Creating the new course posed challenges since there are no AP or AICE dance classes available through College Board or Cambridge, so the dance department turned to Palm Beach State College for a dual enrollment course. In order to be approved to teach the course, Mrs. Lescaille had to go through trials of her own.

“It took around four months to get me cleared, just with documentation and video, and then eventually them coming and visiting,” Mrs. Lescaille said. “But I thought it was worth it to help their HPA and GPA.”

Mrs. Lescaille gathers the dancers together to review key takeaways from the class. She hopes that students come out of the class with more than just a higher GPA. “I hope, in all of their classes, they walk away with love and appreciation,” Mrs. Lescaille said. (Caitlin Villacrusis)

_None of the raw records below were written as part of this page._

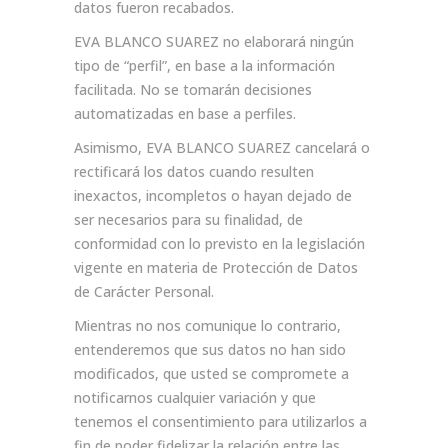
datos fueron recabados.
EVA BLANCO SUAREZ no elaborará ningún
tipo de “perfil”, en base a la información
facilitada. No se tomarán decisiones
automatizadas en base a perfiles.
Asimismo, EVA BLANCO SUAREZ cancelará o
rectificará los datos cuando resulten
inexactos, incompletos o hayan dejado de
ser necesarios para su finalidad, de
conformidad con lo previsto en la legislación
vigente en materia de Protección de Datos
de Carácter Personal.
Mientras no nos comunique lo contrario,
entenderemos que sus datos no han sido
modificados, que usted se compromete a
notificarnos cualquier variación y que
tenemos el consentimiento para utilizarlos a
fin de poder fidelizar la relación entre las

Students also faced complications during registration as they had to sign up through both the Palm Beach State website and Workday, a platform that manages student information. 

“I’ve never done dual enrollment before, so (the dance course) taught me how to enroll in that and how hectic and crazy it can be,” Jette said. “I remember staying up late with my friend trying to dual enroll. It taught me how to be more tech savvy.”

Now that the department has added a course through Palm Beach State College, Salas hopes that a college credit dance course will not be a singular opportunity for the department. 

“Hopefully in the future, they’re able to make other dual enrollment classes. Maybe jazz or modern. I know that not all dancers like to do ballet,” Salas said. “It would be good for them to also get college credit, but in a style that they’re more comfortable with.”

Mrs. Lescaille agrees with her students, saying that she hopes there will be more opportunities for dance majors in the future.

“I chose to teach the class because it was for the betterment of our students, and for the kids in the dance department,” Mrs. Lescaille said. “And that’s really why I show up and teach everyday anyways.”